Dataset excerpts

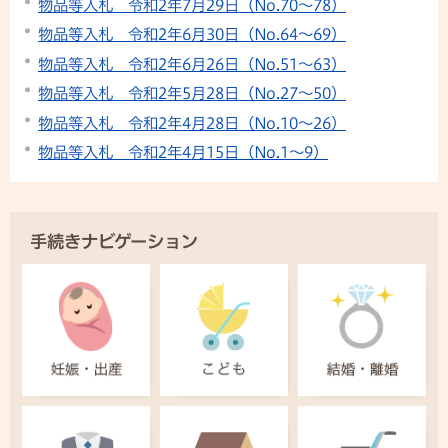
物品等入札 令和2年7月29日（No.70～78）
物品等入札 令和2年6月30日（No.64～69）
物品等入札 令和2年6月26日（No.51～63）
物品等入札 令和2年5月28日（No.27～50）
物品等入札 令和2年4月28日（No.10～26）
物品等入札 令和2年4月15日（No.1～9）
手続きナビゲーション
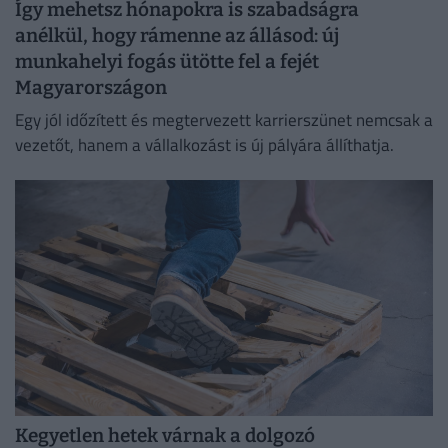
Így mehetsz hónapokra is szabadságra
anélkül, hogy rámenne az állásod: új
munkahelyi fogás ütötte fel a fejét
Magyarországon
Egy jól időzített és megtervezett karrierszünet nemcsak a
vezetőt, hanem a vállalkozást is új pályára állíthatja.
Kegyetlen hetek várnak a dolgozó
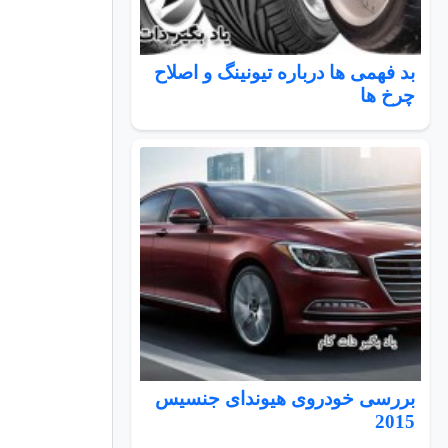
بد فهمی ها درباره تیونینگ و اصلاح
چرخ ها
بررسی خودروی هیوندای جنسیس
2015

==

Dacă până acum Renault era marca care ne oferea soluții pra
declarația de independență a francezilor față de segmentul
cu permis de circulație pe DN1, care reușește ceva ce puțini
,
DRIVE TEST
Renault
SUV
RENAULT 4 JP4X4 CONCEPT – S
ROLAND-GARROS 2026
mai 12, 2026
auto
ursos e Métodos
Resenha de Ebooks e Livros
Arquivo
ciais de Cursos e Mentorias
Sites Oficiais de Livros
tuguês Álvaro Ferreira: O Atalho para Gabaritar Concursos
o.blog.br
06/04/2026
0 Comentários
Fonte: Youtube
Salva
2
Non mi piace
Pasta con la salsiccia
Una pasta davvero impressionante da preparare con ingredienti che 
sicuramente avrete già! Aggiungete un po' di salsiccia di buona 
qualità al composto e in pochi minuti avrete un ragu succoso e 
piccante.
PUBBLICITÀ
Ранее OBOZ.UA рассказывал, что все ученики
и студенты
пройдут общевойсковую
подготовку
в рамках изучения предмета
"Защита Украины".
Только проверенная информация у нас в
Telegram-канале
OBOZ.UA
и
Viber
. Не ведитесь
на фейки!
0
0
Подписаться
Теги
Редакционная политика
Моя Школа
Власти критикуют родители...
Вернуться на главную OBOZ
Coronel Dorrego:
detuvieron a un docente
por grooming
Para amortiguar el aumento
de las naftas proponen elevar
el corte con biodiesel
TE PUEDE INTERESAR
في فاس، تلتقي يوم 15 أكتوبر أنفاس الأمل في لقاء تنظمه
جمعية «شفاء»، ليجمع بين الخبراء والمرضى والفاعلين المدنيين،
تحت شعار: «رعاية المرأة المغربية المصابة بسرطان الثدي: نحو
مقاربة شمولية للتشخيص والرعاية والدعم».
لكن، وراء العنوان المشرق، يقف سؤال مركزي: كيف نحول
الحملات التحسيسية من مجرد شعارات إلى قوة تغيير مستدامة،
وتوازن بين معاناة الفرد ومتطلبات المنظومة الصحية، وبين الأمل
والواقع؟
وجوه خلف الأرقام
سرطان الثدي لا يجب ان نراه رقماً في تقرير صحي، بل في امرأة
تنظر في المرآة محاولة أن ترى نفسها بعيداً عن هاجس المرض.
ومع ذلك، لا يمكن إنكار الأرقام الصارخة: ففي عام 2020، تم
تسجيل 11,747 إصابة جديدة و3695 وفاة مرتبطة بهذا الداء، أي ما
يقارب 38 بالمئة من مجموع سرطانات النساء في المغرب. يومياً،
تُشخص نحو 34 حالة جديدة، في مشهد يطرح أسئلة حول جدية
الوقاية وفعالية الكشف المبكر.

--

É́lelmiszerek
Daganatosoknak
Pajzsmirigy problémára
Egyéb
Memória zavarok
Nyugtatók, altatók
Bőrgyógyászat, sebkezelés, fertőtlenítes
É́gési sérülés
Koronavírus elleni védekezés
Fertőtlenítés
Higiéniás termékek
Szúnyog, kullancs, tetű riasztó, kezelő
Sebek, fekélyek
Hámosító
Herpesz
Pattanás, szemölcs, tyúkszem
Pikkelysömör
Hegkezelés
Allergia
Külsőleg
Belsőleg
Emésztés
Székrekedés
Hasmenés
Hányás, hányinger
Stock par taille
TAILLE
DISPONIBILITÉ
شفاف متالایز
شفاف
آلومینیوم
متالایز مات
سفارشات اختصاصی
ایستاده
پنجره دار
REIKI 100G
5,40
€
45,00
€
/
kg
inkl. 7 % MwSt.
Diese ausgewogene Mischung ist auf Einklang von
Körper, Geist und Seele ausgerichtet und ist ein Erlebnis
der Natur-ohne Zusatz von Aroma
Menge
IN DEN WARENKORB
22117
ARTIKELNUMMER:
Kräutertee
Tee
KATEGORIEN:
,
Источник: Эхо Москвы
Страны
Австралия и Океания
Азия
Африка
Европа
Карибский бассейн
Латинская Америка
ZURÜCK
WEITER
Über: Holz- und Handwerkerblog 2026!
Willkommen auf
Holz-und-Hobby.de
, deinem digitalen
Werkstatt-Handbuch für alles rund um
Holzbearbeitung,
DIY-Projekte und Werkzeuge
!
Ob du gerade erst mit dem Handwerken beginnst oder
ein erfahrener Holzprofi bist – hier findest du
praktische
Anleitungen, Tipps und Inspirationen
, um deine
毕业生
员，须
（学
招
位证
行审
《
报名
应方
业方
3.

Task directions
Please locate each line in the rows that contains the word "الأمل", and copy every such line in full.

Your solution
في فاس، تلتقي يوم 15 أكتوبر أنفاس الأمل في لقاء تنظمه
وتوازن بين معاناة الفرد ومتطلبات المنظومة الصحية، وبين الأمل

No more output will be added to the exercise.